Task to carry out:
Quote word for word the data between the line holding "an Dienstleistungen und" and the line holding "oriseren op", inclusive.

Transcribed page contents
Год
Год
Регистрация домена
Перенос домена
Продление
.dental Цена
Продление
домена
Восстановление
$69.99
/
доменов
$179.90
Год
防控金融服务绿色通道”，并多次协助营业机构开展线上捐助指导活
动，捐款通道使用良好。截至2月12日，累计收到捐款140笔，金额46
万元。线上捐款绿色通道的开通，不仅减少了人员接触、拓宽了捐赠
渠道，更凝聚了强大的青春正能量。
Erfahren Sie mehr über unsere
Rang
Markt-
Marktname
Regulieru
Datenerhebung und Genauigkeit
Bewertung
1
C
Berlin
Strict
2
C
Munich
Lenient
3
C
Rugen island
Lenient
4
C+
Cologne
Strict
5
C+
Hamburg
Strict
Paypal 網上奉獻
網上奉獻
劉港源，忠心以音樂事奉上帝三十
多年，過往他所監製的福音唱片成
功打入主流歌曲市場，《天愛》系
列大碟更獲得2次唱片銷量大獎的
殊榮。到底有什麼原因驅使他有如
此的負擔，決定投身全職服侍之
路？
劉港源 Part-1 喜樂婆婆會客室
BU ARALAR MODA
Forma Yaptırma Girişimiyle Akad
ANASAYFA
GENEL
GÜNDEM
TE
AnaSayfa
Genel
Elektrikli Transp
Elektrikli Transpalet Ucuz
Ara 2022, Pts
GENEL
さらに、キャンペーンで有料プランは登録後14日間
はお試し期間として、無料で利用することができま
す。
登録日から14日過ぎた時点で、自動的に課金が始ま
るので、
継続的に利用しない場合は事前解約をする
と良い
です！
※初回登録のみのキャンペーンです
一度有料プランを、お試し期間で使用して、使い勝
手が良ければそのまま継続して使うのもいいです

==

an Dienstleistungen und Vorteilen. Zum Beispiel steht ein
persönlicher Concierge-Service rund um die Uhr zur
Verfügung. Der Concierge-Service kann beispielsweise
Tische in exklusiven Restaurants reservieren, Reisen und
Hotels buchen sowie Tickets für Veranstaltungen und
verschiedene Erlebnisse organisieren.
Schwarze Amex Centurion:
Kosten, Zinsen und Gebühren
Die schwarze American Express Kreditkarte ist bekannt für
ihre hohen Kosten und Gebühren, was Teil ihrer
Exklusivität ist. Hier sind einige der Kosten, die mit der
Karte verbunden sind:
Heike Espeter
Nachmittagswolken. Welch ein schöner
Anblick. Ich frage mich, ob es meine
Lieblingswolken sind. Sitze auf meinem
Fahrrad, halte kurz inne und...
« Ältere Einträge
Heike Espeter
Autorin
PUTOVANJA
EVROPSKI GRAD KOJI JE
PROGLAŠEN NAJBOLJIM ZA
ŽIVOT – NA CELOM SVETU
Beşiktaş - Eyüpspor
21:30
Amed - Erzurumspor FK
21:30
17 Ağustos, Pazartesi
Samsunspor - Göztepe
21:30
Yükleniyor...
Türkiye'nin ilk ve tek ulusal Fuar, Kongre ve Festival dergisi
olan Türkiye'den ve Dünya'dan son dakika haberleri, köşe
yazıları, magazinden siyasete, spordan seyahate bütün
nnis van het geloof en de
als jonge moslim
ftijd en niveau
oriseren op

Response box:
an Dienstleistungen und Vorteilen. Zum Beispiel steht ein
persönlicher Concierge-Service rund um die Uhr zur
Verfügung. Der Concierge-Service kann beispielsweise
Tische in exklusiven Restaurants reservieren, Reisen und
Hotels buchen sowie Tickets für Veranstaltungen und
verschiedene Erlebnisse organisieren.
Schwarze Amex Centurion:
Kosten, Zinsen und Gebühren
Die schwarze American Express Kreditkarte ist bekannt für
ihre hohen Kosten und Gebühren, was Teil ihrer
Exklusivität ist. Hier sind einige der Kosten, die mit der
Karte verbunden sind:
Heike Espeter
Nachmittagswolken. Welch ein schöner
Anblick. Ich frage mich, ob es meine
Lieblingswolken sind. Sitze auf meinem
Fahrrad, halte kurz inne und...
« Ältere Einträge
Heike Espeter
Autorin
PUTOVANJA
EVROPSKI GRAD KOJI JE
PROGLAŠEN NAJBOLJIM ZA
ŽIVOT – NA CELOM SVETU
Beşiktaş - Eyüpspor
21:30
Amed - Erzurumspor FK
21:30
17 Ağustos, Pazartesi
Samsunspor - Göztepe
21:30
Yükleniyor...
Türkiye'nin ilk ve tek ulusal Fuar, Kongre ve Festival dergisi
olan Türkiye'den ve Dünya'dan son dakika haberleri, köşe
yazıları, magazinden siyasete, spordan seyahate bütün
nnis van het geloof en de
als jonge moslim
ftijd en niveau
oriseren op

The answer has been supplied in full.